Kirkus Reviews QR Code
THE RIDERS by Tim Winton Kirkus Star

THE RIDERS

By

Pub Date: June 1st, 1995
ISBN: 0684822776
Publisher: Scribner

Australian writer Winton (Cloudstreet, 1992, etc.), back for a 14th book, notes with humor and intelligent affection the havoc domestic cruelties wreak on the loving heart. In language deceptively simple and true -- his dialogue hardly ever strikes a false note -- Winton tells the story of Australian Fred Scully, a man with ""his big heart there in his shirt,"" who comes close to madness as he searches for his missing wife, Jennifer. Scully has a face that though ""severely used was warm and handsome in its way...was the face of an optimist, of a man eager to please and happy to give ground."" Believing in life's endless possibilities, Scully has in 30 years tried many things -- truck driving, fishing, college -- and now, in present time, is rebuilding a neglected cottage in Ireland.

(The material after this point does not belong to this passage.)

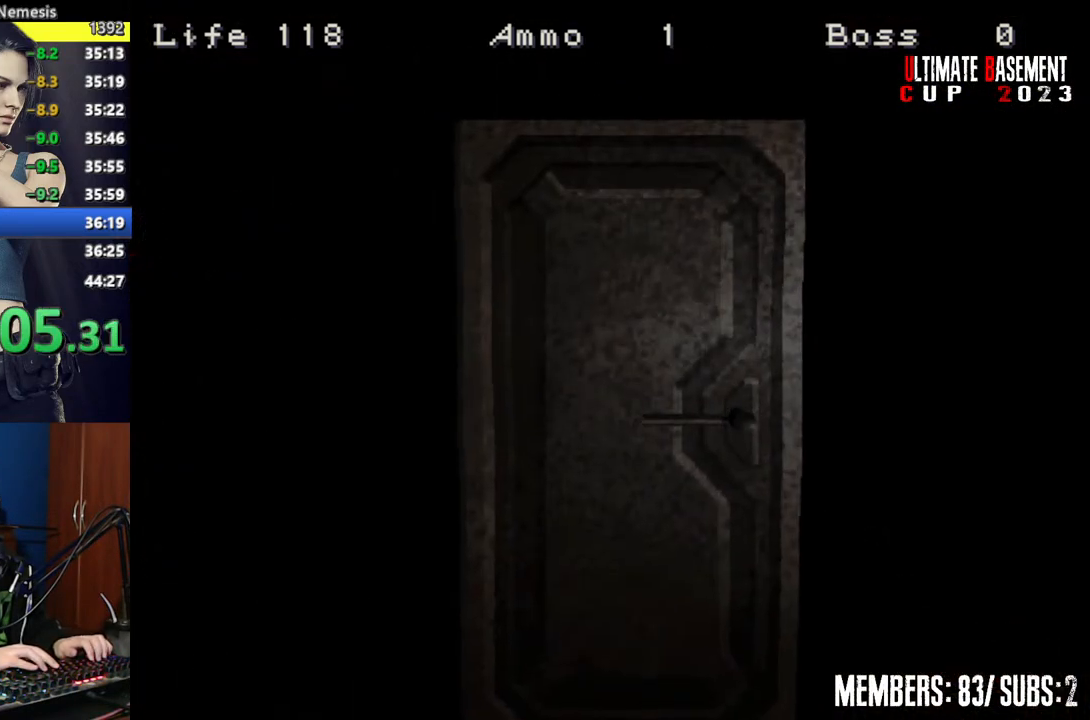
{"keys": ["s", "shift"], "events": [[67, "space", "down"], [200, "space", "up"], [384, "shift", "down"]]}
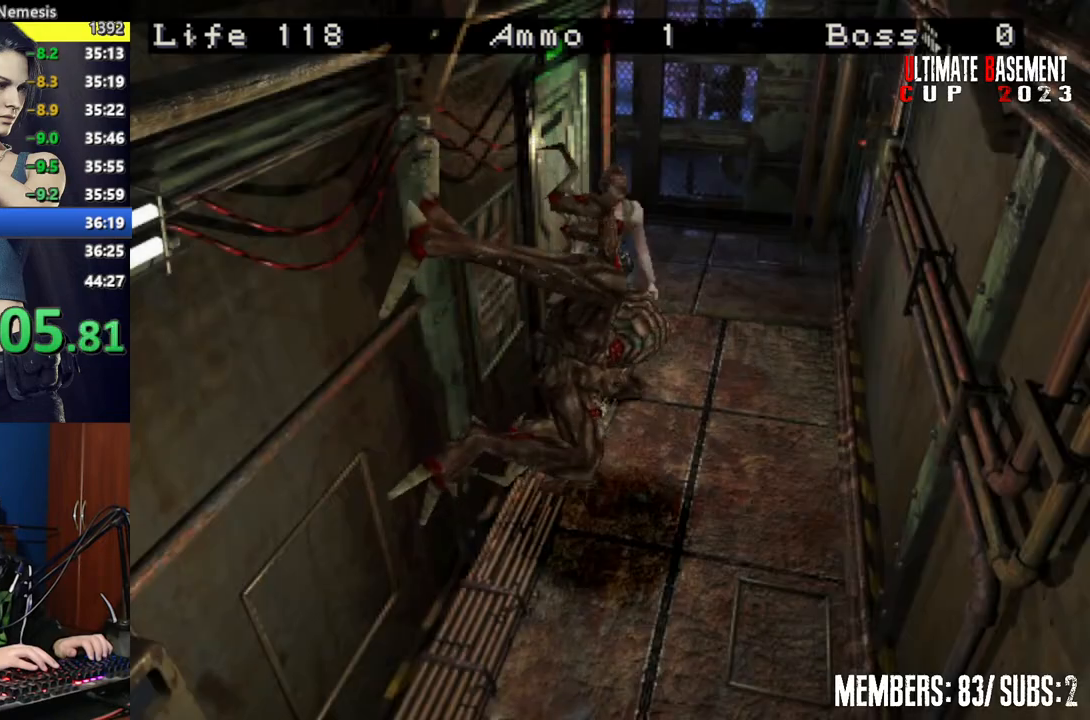
{"keys": ["shift"], "events": [[34, "semicolon", "down"], [317, "s", "up"], [317, "semicolon", "up"], [400, "space", "down"], [450, "space", "up"]]}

The cottage -- bought on impulse after spending two years in Europe while Jennifer, a dissatisfied and self-absorbed civil servant, tried to find herself -- is to be their new home. And while Scully fixes it up, Jennifer and daughter Billie return to Australia to sell their house. Scully, who is soon befriended by the local mailman, works hard to get the house finished in time for his wife and daughter's return, but when he goes to the airport to meet them, only Billie is there. Exhausted and in a state of shock, she refuses to talk, and the next day a desperately hurt, confused Scuily sets off with his daughter to find Jennifer -- a wrenchingly bitter journey of body and soul that takes the pair to Greece, Italy, Paris, and finally to Amsterdam. There, with the help of the remarkably loving and resilient Billie, Scully regains his senses, realizing at last that he can no longer waste his life ""waiting for something promised."" Emotions, character, and intellect so perfectly calibrated that a modest story of love betrayed becomes, in Winton's hands, a minor masterpiece.